On ne va pas se priver de faire du prosélytisme : allez-y, courez-y. Car rencontrer directement l’œuvre de Mark Rothko -qu’on n’avait pas vu en France depuis 1972- est une expérience physique, sensorielle, émotionnelle, d’une rare intensité. Quiconque a été confronté à cela, tente, comme il le peut, de traduire cette sensation si particulière d’absorption et d’engloutissement dans ces grands rectangles de couleurs irradiantes, si caractéristiques de sa période dite classique, celle des années 50-60. L’œuvre de Rothko produit sur le spectateur à la fois un oubli de soi -sorte d’abandon sensoriel- en même temps qu’un profond recueillement. Cette magie si particulière est obtenue par des moyens exclusivement picturaux : soit l’intime dialogue de grands champs colorés, contenus dans de vagues rectangles. Jaunes irisés mangés par des blancs d’ossements, rouges incendiaires bordés de bistres ou d’orangés, noirs spectraux ? La couleur, posée en glacis transparents, portée par une matière picturale d’une incroyable finesse et une touche expressive devient hypnotique. « Le réel génie de Rothko est d’avoir créé à partir de la couleur un langage de sensations », résumait le peintre Robert Motherwell.

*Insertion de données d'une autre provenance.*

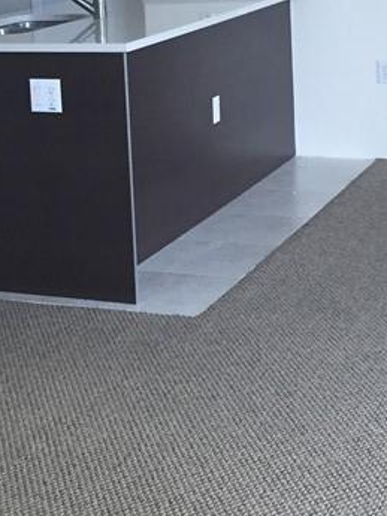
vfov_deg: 22.6
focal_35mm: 86
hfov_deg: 17.1
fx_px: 1281
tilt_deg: -11.6
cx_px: 124
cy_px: 168
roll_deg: +2.2
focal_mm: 4.15
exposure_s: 1/30
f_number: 2.2
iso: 50
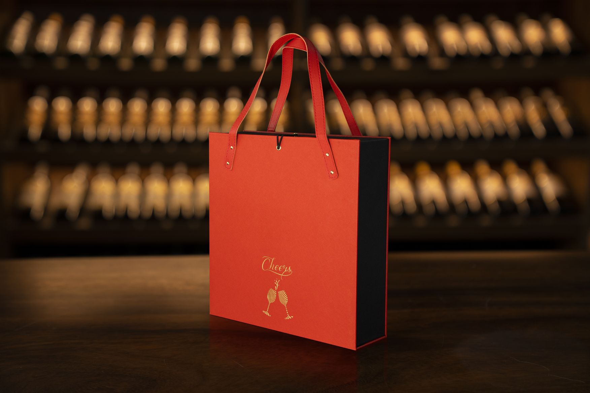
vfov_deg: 26.0
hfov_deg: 38.2
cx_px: 295
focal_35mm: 52
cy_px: 196
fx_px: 852
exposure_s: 1/50
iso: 1000
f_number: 7.1
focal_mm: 52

Membre fondateur de l’expressionnisme abstrait, qui naît à New York dans les années 40, Rothko comme Pollock ou Motherwell a délaissé la figure pour laisser affleurer « l’émotion esthétique » (la grande affaire des expressionnistes abstraits). « Mes tableaux renvoient à l’échelle des émotions humaines, du drame humain, autant que je suis capable de l’exprimer », lâchait-il. Et Rothko l’exprimait si puissamment, avec une telle maîtrise et une telle économie de moyens que ses toiles, immanquablement, renvoient à un ailleurs métaphysique. Faut-il parler de religieux? On a beaucoup glosé sur l’origine juive de Rothko (né Rothkowitz en 1903 dans une petite ville de Russie, avant d’émigrer avec ses parents aux États-Unis en 1913), liant son abstraction à l’interdiction faite aux juifs de représenter la figure de Dieu. Rothko lui, parlait d’allusion au martyre juif, en même temps qu’au néant de Kierkegaard.
Quoiqu’il en soit, c’est l’extrême continuité de sa pensée qui est ici exposée en un parcours quasi parfait, qui tient de la révélation (au sens religieux). Est-ce un hasard ? Les deux premières salles, sorte de hors-d’œuvre avant le plat de résistance, présentent les périodes figuratives et surréalistes (années 30 et 40) de l’artiste où l’on sent déjà qu’il ne sait que faire d’une figure humaine plus ou moins coincée dans des espaces architecturés. Puis viennent la série des Multiformes (1947-49) et les immenses champs colorés de sa période dite classique. A la fin des années 50, l’œuvre de Rothko s’incendie une dernière fois dans les rouges, avant de s’éteindre dans les noirs. Le parcours se ferme sur l’émouvant ensemble composé pour la chapelle œcuménique de Houston, série de monochromes noirs ou de combinaisons de rectangles noirs sur gris. Le peintre qui envisageait ses toiles « comme des drames » a définitivement rejeté les effusions de la couleurs. Hanté, comme nombre d’abstraits, par la dualité entre le sacré et le décoratif Rothko donne là sa réponse. Radicale. Puis, se suicide en 1970.